Monday, 20 April 2009

Camera Obscura 'My Maudlin Career'

I ran a 10k race at the weekend. Clearly this has little to do with Camera Obscura's new LP, except to say that melodies from these songs were bouncing round my head as I ran and at that point I had only listened to the album twice. There are some seriously catchy tunes here!

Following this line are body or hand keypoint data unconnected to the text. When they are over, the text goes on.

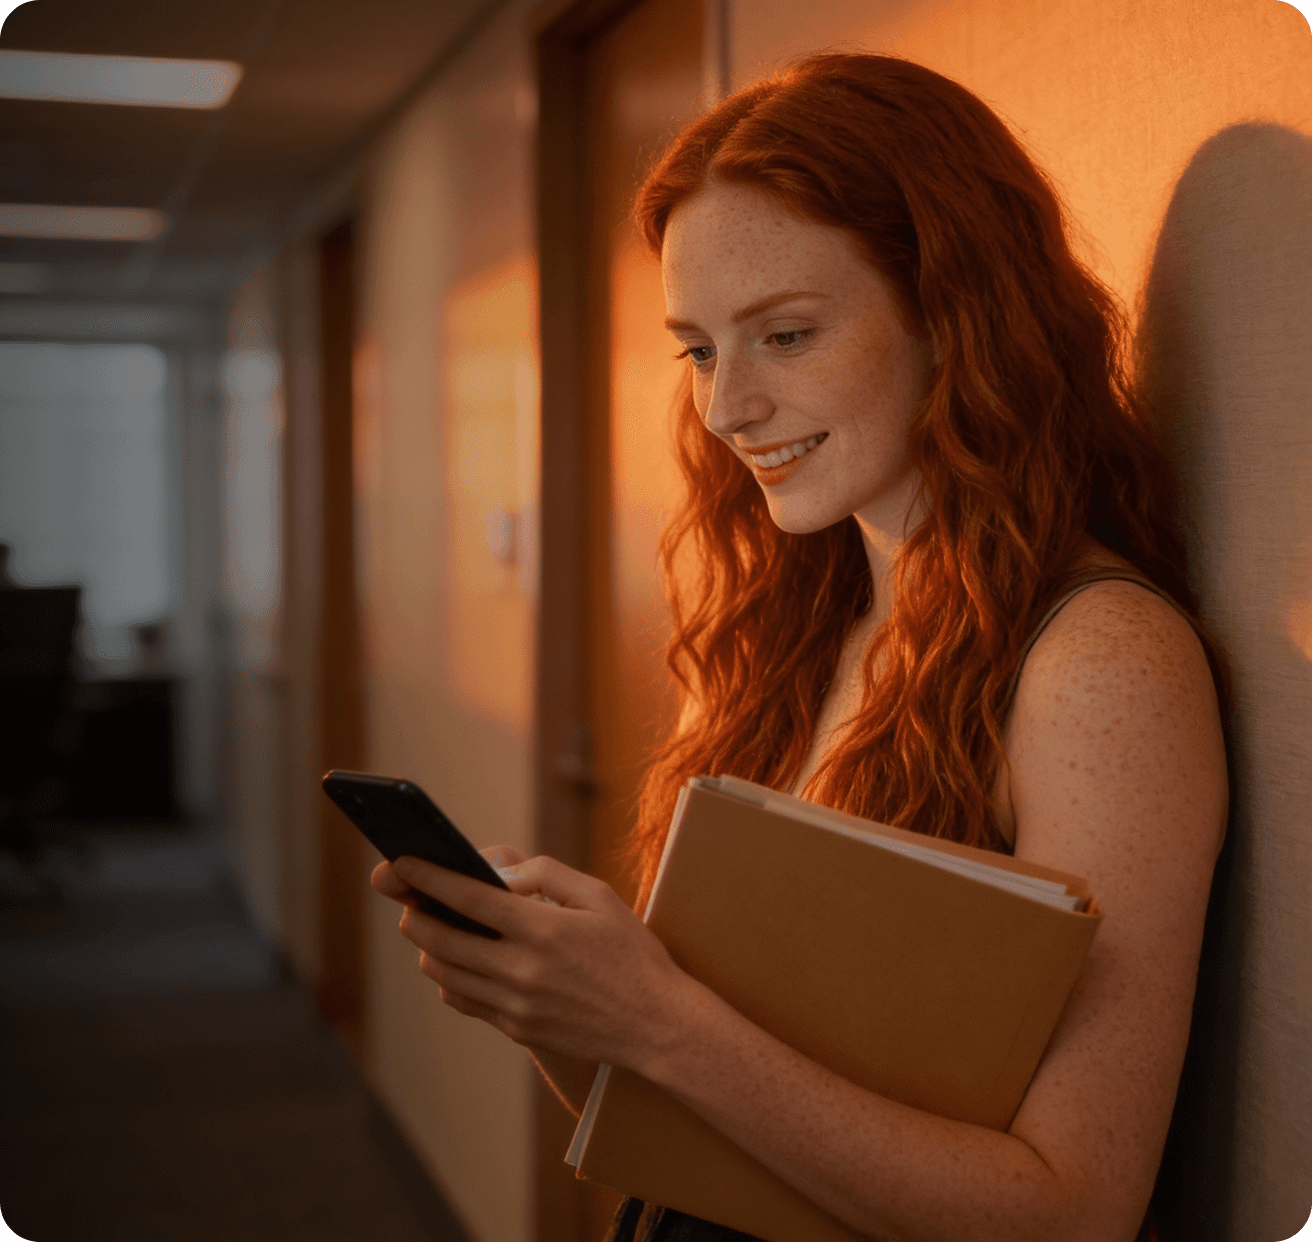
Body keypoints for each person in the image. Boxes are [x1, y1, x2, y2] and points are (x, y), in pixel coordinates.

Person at [370, 53, 1229, 1242]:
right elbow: (700, 1143)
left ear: (953, 313)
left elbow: (1072, 1213)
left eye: (783, 336)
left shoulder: (1100, 666)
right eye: (700, 349)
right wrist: (558, 1005)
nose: (725, 411)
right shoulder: (793, 630)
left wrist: (654, 1018)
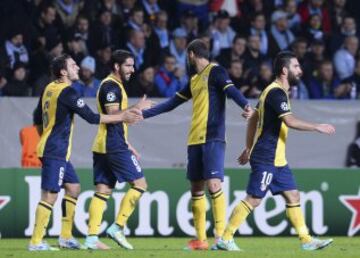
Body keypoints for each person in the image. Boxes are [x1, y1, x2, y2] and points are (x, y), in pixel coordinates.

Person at [216, 51, 335, 251]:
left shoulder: (273, 91)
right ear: (284, 70)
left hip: (277, 158)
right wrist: (316, 126)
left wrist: (248, 147)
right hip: (266, 156)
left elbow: (254, 117)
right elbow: (289, 120)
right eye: (296, 67)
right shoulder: (276, 92)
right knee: (254, 199)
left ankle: (306, 241)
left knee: (293, 196)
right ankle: (225, 239)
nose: (300, 70)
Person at [142, 39, 253, 250]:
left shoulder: (217, 71)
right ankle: (201, 240)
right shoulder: (194, 80)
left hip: (213, 138)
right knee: (196, 188)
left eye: (187, 55)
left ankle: (221, 238)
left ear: (191, 54)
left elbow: (232, 91)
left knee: (214, 184)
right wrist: (143, 114)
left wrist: (246, 106)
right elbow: (171, 104)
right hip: (194, 140)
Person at [29, 54, 145, 251]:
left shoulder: (49, 88)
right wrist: (123, 116)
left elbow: (36, 116)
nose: (77, 68)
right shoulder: (69, 92)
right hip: (54, 151)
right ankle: (36, 241)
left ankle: (66, 237)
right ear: (63, 72)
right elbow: (92, 117)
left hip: (55, 150)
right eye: (73, 66)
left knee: (73, 188)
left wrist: (45, 136)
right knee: (50, 195)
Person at [84, 50, 154, 250]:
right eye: (128, 65)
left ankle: (91, 238)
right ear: (117, 66)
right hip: (113, 145)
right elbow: (114, 115)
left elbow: (115, 122)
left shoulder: (113, 85)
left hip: (105, 144)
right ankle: (117, 227)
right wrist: (137, 107)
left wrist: (129, 144)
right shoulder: (110, 86)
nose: (132, 69)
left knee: (103, 191)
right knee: (140, 184)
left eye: (133, 65)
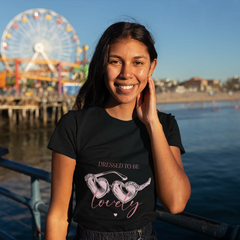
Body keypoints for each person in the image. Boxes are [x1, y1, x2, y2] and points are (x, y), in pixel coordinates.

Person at [45, 21, 191, 240]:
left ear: (151, 67)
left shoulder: (164, 125)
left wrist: (152, 123)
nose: (126, 73)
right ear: (103, 64)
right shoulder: (74, 125)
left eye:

Camera Obscura's fourth album is a lively mix of upbeat 60s sounding pop tunes and torch ballads. It is an almost perfect 50/50 mix. Lyrically, the album is concerned with matters of the heart, generally the bouncy, upbeat tracks document love arriving and blossoming whilst the ballads are usually 'maudlin' break up songs. Most notably, 'James' is a real heart-on-sleeve tearjerker, sung beautifully by Traceyanne Campbell, and if it is a true story, she pulls no punches. Its a song about what to do when love disappears and whether it is possible to still be friends. The answer seems to be "no". 'Away With Murder' and 'Other Towns And Cities' chart a similar course, mixing sadness with bitterness over swooning strings.

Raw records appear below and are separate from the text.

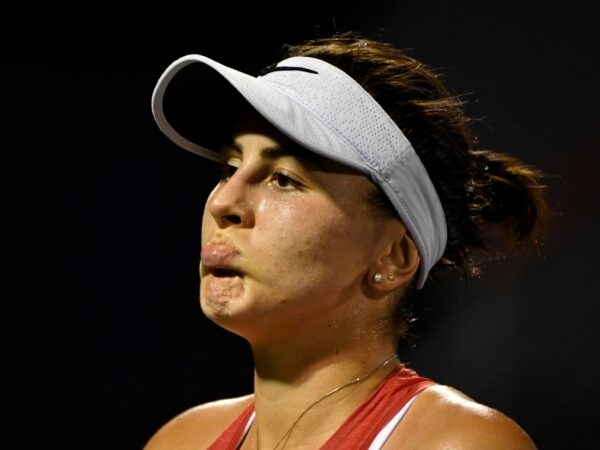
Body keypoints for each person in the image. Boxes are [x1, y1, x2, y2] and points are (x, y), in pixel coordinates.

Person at [145, 31, 548, 449]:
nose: (223, 202)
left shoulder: (459, 443)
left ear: (393, 258)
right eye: (230, 167)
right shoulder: (180, 440)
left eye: (283, 179)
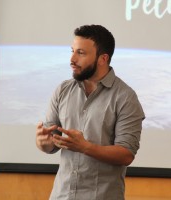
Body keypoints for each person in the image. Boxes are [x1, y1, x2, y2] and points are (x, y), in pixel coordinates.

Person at [36, 24, 145, 200]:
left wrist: (86, 147)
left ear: (103, 58)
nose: (72, 59)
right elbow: (50, 145)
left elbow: (126, 154)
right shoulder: (62, 90)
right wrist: (43, 142)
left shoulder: (125, 97)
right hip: (61, 195)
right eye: (72, 51)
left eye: (81, 53)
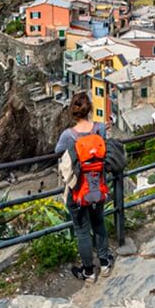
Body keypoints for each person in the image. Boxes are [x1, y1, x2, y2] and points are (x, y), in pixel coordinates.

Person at [56, 92, 113, 282]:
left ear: (73, 111)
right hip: (98, 186)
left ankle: (89, 272)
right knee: (99, 223)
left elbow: (57, 152)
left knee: (82, 231)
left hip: (78, 190)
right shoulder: (99, 129)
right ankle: (104, 263)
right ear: (89, 109)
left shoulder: (68, 135)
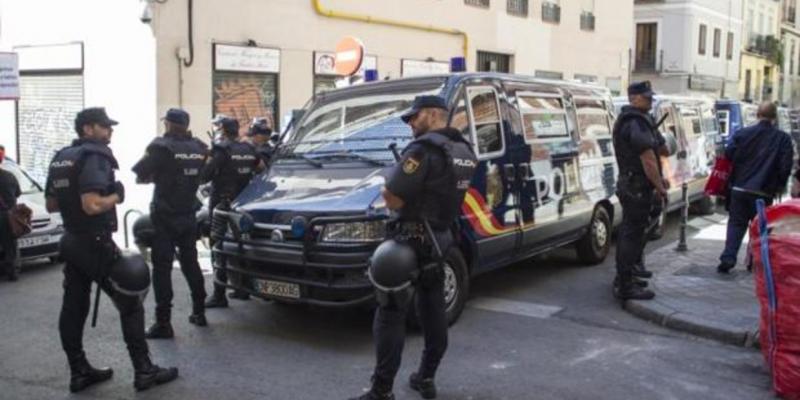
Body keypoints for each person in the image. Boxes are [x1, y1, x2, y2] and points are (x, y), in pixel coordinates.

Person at [349, 96, 477, 400]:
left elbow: (393, 198)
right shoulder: (464, 151)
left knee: (391, 312)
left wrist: (386, 184)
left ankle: (381, 390)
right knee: (433, 311)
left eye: (413, 117)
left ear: (433, 115)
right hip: (442, 239)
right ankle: (426, 378)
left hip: (409, 241)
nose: (410, 124)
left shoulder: (422, 150)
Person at [45, 107, 178, 392]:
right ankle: (145, 371)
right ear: (87, 129)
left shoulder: (61, 157)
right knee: (131, 300)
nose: (110, 131)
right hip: (94, 241)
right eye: (104, 126)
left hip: (71, 240)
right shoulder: (95, 155)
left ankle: (79, 372)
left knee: (74, 306)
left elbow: (51, 205)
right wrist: (117, 195)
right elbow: (91, 204)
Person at [132, 108, 209, 339]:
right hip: (188, 214)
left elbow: (140, 175)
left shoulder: (161, 147)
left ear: (167, 124)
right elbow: (203, 176)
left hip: (165, 217)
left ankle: (163, 322)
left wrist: (161, 175)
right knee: (191, 263)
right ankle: (200, 311)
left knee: (162, 268)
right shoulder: (200, 148)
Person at [718, 102, 794, 273]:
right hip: (764, 191)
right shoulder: (782, 139)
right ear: (774, 118)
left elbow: (728, 154)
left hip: (739, 188)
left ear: (758, 115)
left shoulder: (743, 134)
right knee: (762, 228)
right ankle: (754, 261)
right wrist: (779, 185)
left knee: (736, 224)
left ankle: (728, 258)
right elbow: (785, 166)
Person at [611, 81, 670, 301]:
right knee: (631, 236)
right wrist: (660, 186)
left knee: (632, 235)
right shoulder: (635, 123)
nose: (650, 100)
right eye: (646, 97)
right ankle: (626, 286)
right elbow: (648, 161)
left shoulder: (641, 121)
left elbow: (662, 149)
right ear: (633, 98)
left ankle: (627, 279)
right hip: (635, 186)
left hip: (632, 185)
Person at [201, 117, 261, 307]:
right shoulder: (249, 149)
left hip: (221, 206)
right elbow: (262, 170)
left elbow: (204, 176)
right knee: (240, 245)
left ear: (223, 131)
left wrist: (208, 156)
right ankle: (242, 289)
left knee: (218, 247)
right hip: (242, 206)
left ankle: (219, 294)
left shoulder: (222, 150)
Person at [0, 145, 21, 281]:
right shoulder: (9, 176)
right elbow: (18, 193)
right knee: (11, 245)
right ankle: (12, 272)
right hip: (9, 216)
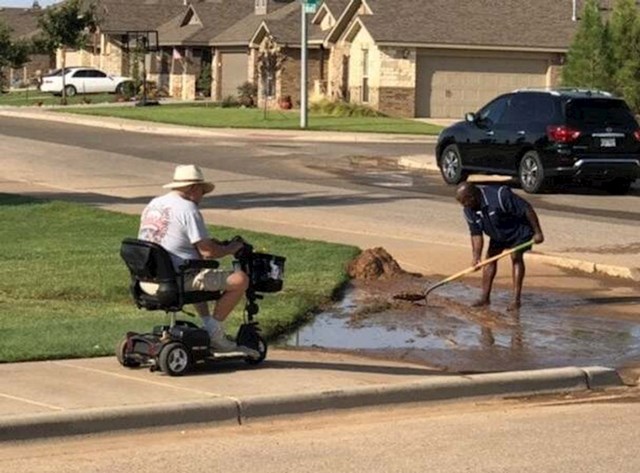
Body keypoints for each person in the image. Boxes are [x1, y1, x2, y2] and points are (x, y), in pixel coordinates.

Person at [138, 164, 257, 356]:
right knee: (240, 280)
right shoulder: (188, 209)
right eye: (202, 191)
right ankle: (215, 334)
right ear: (193, 188)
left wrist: (213, 244)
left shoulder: (154, 204)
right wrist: (231, 248)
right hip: (176, 279)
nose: (202, 196)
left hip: (148, 279)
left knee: (198, 270)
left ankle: (207, 323)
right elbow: (208, 253)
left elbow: (179, 240)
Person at [455, 182, 544, 311]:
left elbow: (527, 208)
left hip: (518, 230)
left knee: (516, 256)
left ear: (472, 197)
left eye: (464, 202)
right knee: (489, 259)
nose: (464, 206)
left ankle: (516, 300)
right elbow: (476, 234)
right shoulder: (469, 210)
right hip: (498, 234)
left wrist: (538, 232)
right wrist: (476, 257)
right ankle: (485, 298)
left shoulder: (500, 195)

Elsewhere though, 'My Maudlin Career' is full of joyful, vibrant sounds. 'French Navy' is a stirring, buoyant account of falling in love and 'Swans' is just the catchiest thing you will ever hear; a song extolling the virtues of travelling the world, with more than one catchy melody and a central one that sounds like it should be used as the theme to a kids tv show.

The downbeat ballads probably just about hold sway, meaning that the record has a predominant sense of melancholy with fleeting glimpses of joy. The music is lush throughout though, the strings and rich vocals give the record a cinematic sound and it feels like a throwback to the music of the 60s. It feels good and it sounds great.